Task to complete: Extract each line from the entries below that contains the word "values". Case counts.

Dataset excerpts
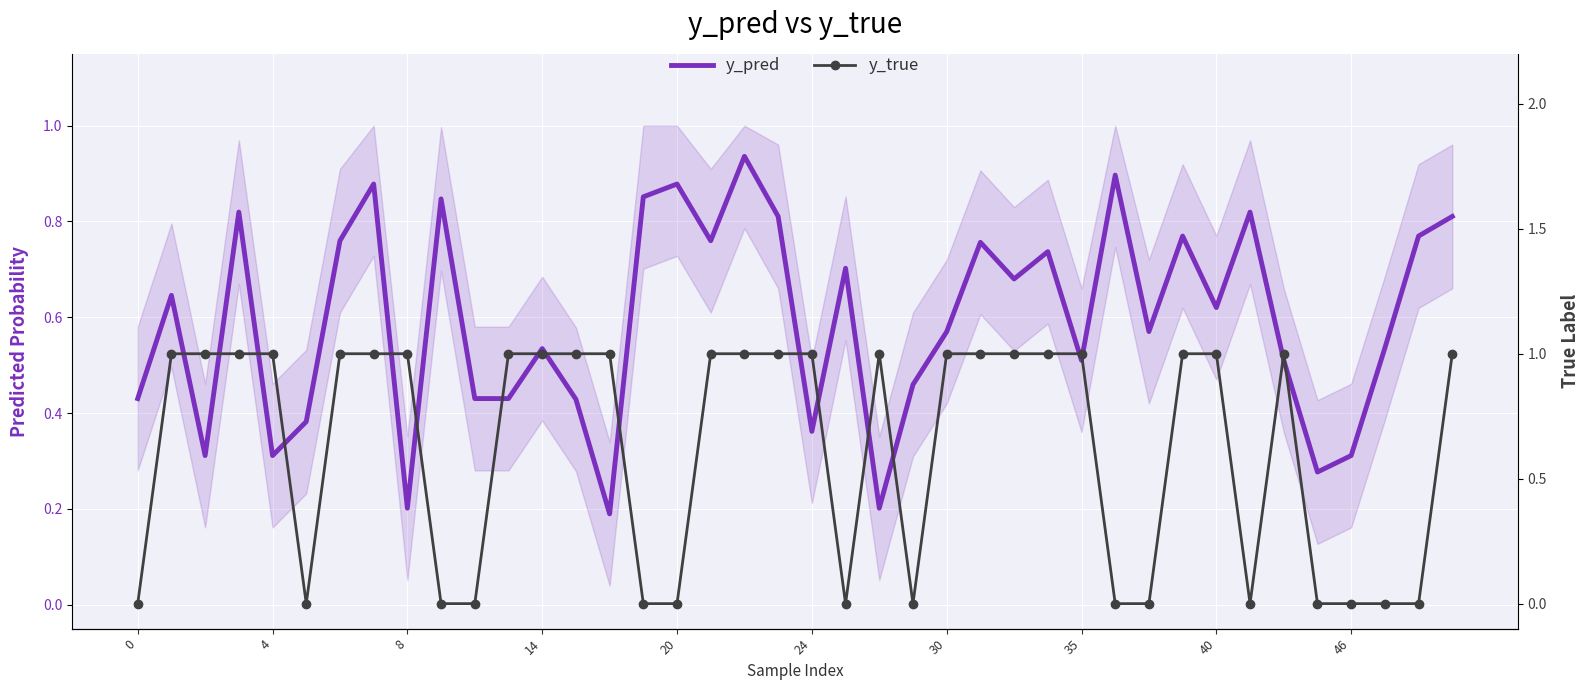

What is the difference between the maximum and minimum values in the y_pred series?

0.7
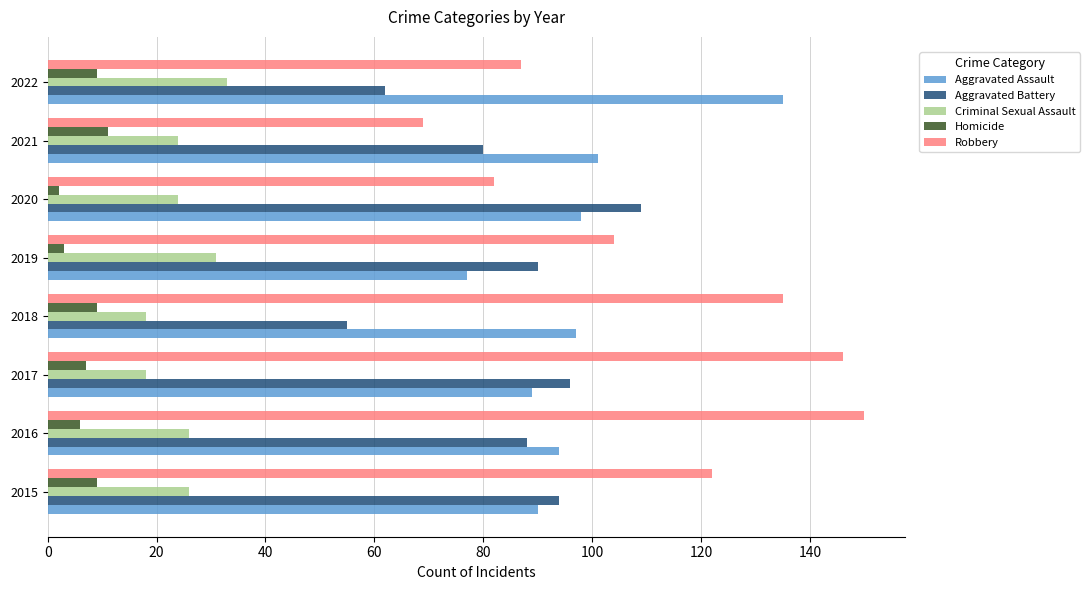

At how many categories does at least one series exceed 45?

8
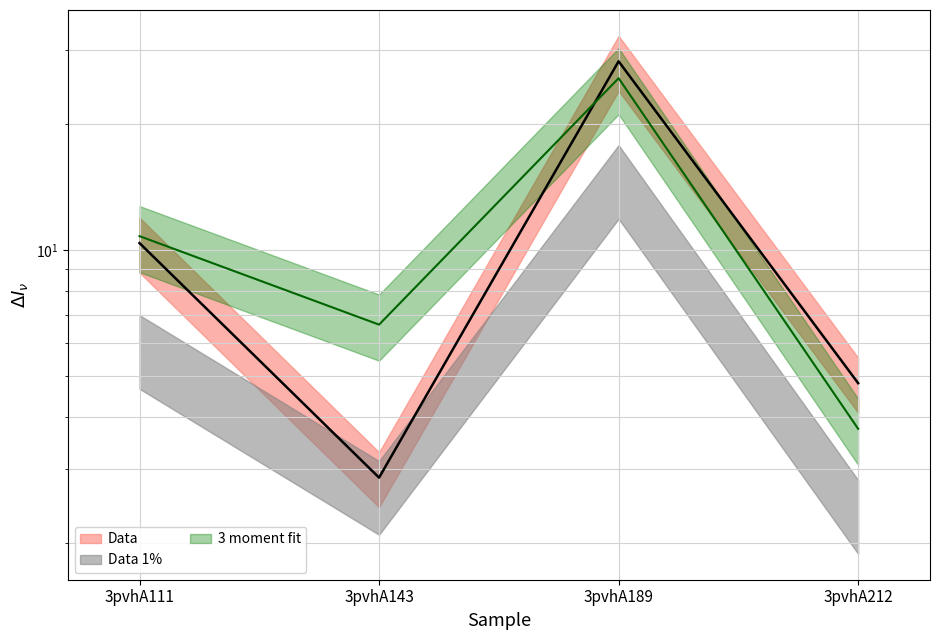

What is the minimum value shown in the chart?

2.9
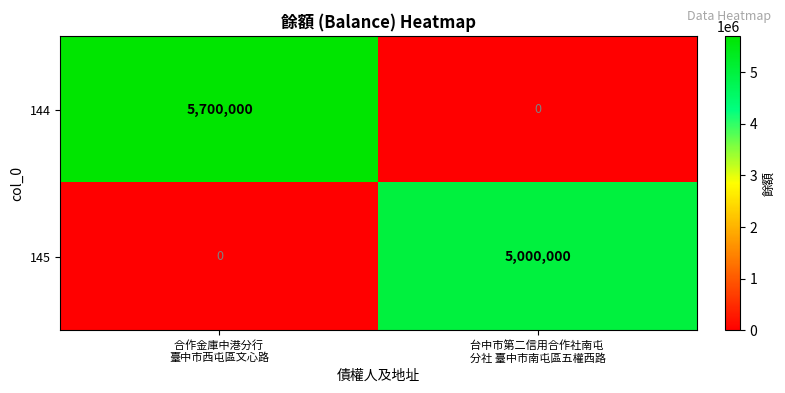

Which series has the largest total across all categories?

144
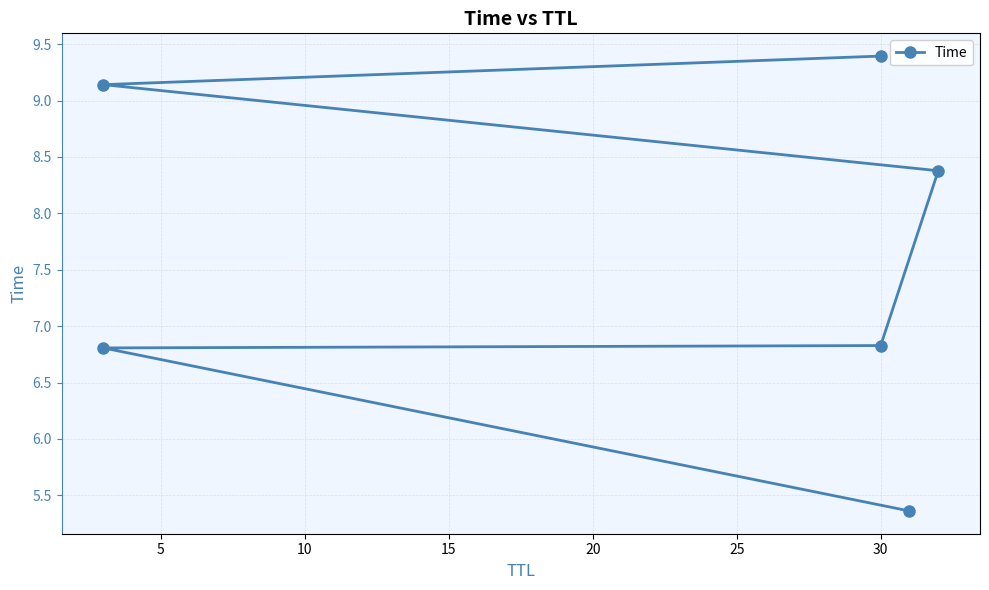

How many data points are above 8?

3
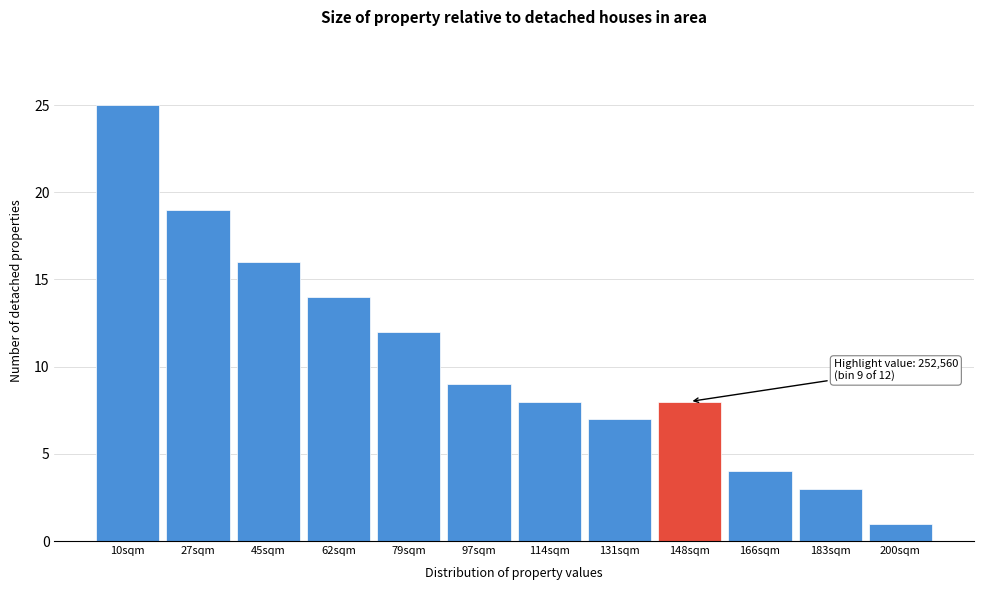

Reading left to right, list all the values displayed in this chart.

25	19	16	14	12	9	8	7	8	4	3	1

Solution for this problem:
What is the difference between the maximum and minimum values in the y_pred series?
Reading left to right, list all the values displayed in this chart.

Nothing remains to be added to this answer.